Вторая старушка, в старомодном чепце, с подслеповатыми, но все еще синими глазами, суетливая, как лесная птица, вмешалась:
— Да, да, хорошенькая такая девочка... ангелочек... Часто сюда ходила... В свадебном платье хоронили, так она, как королевна, лежала. Вся в цветах, в кружевах. Перчаточки белые-белые. Платьице с оборками, ткань вся в лилии... Бедная девчушечка... Поскользнулась на мосту, что через Лошицу, упала — а там колья в дно понатыкали... Это не иначе Ледаштик подстроил, злой дух.
— Не Ледаштик, а русалки! В Лошице русалки водятся! — заспорила вторая старушка.
— Какие русалки осенью? Ледаштик! Шевродь этот одноглазый особенно женщин ненавидит и девочек, глянет глазом своим — и ум замглится... С чего бы девчушке с моста падать?
Тем временем вторая старушка завела длинное, словно осенний вечер, рассуждение о тех, кого Господь призывает к себе первыми, но я почти этого не слышала.

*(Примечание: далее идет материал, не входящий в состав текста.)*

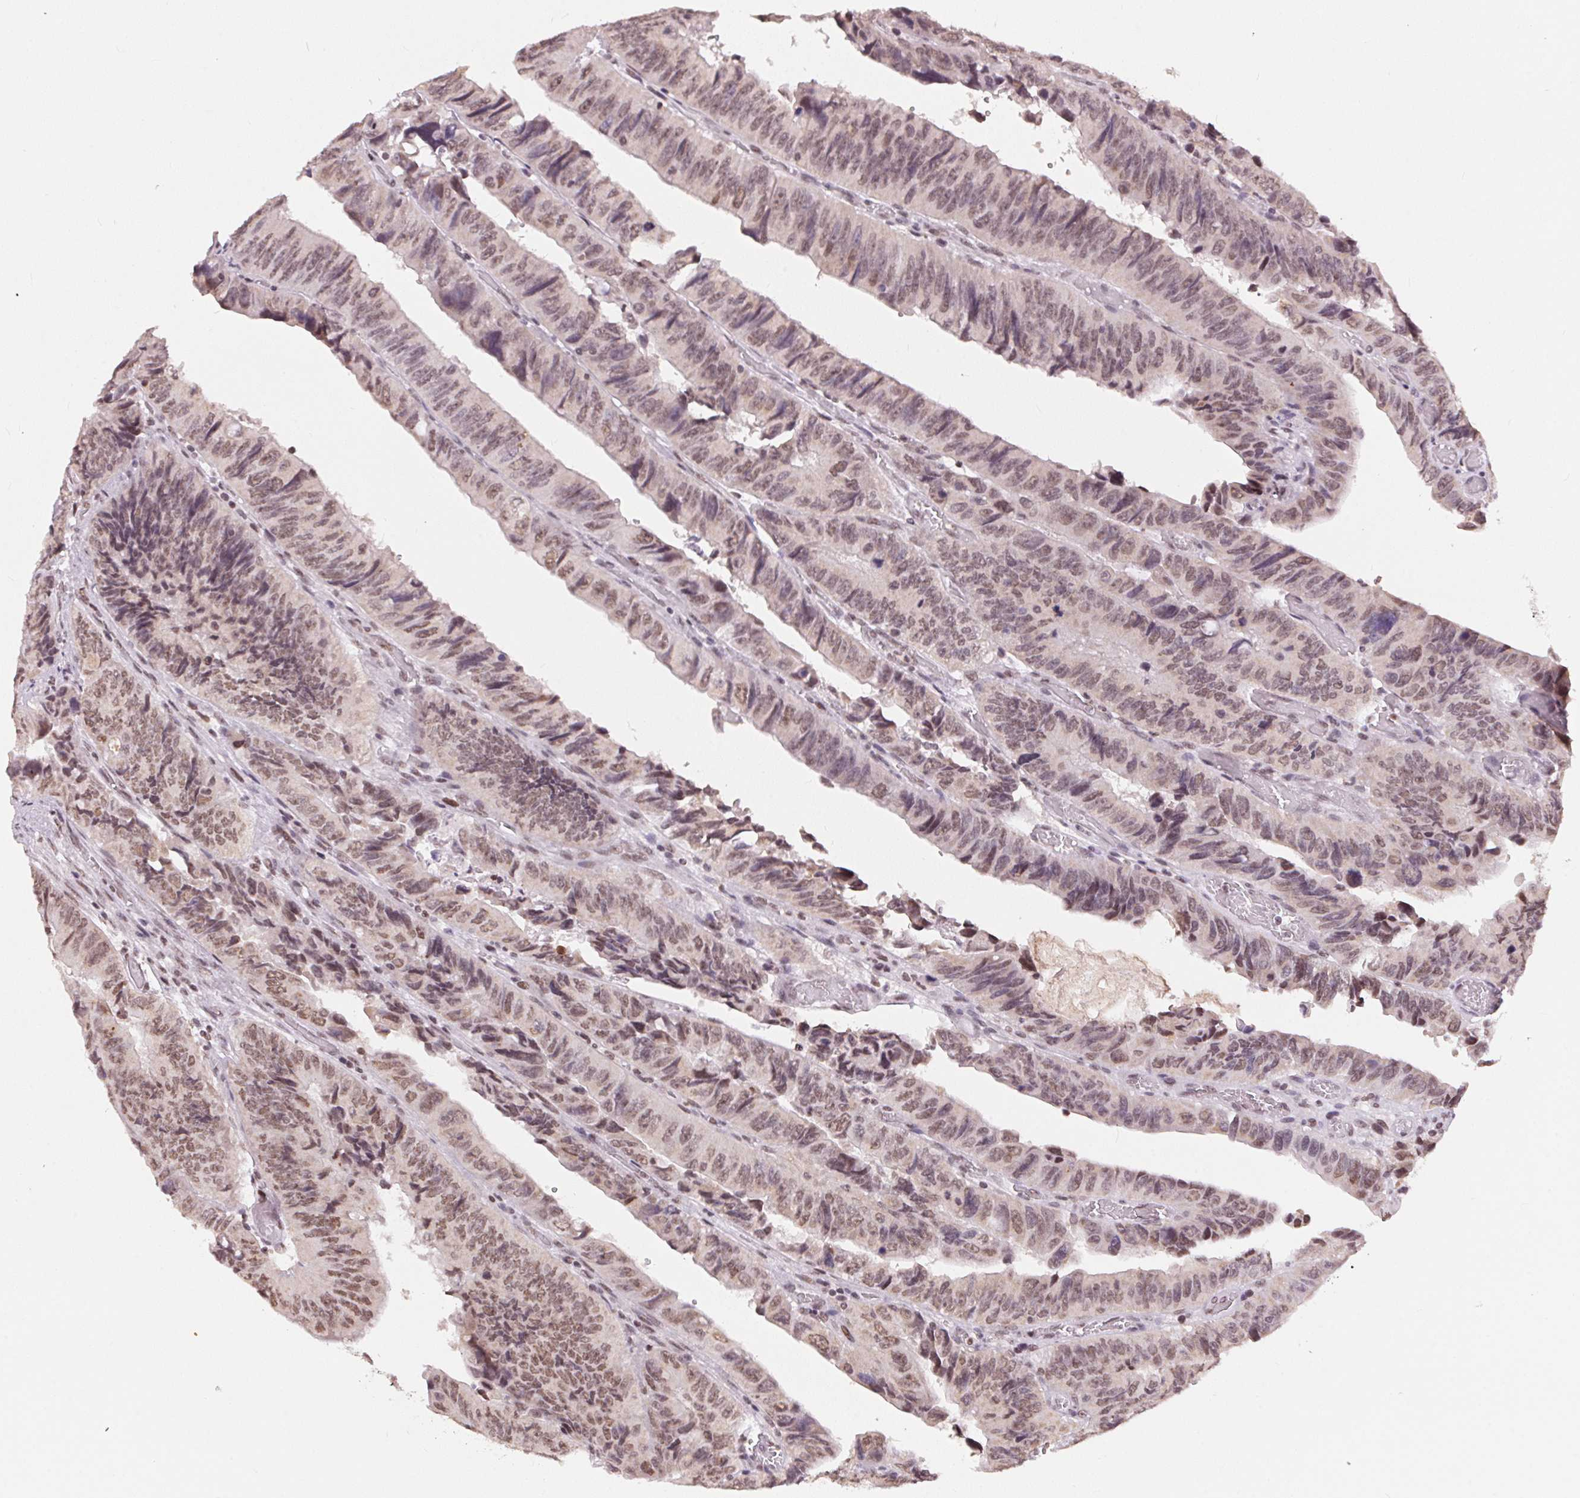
{"staining": {"intensity": "moderate", "quantity": ">75%", "location": "nuclear"}, "tissue": "colorectal cancer", "cell_type": "Tumor cells", "image_type": "cancer", "snomed": [{"axis": "morphology", "description": "Adenocarcinoma, NOS"}, {"axis": "topography", "description": "Colon"}], "caption": "IHC histopathology image of neoplastic tissue: human colorectal cancer stained using immunohistochemistry (IHC) displays medium levels of moderate protein expression localized specifically in the nuclear of tumor cells, appearing as a nuclear brown color.", "gene": "NFE2L1", "patient": {"sex": "female", "age": 84}}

Все мои фантазии разлетелись, как лепестки искусственной розы, с которой неумелая рука сорвала нить... Счастливая невеста, жених-красавец... А на самом деле сказочная шелковисто-кружевная краса и мамина брошь — здесь, рядом, под слоем земли, влажной и тяжелой, как сама необратимость. Теперь понятно, почему обратились к бедной швее, а не в модное ателье — никто не хочет омрачать настроение заказчиц, которые могут узнать, что рядом с их символом счастья шили наряд для покойницы. Слухи в местечке разносятся быстро...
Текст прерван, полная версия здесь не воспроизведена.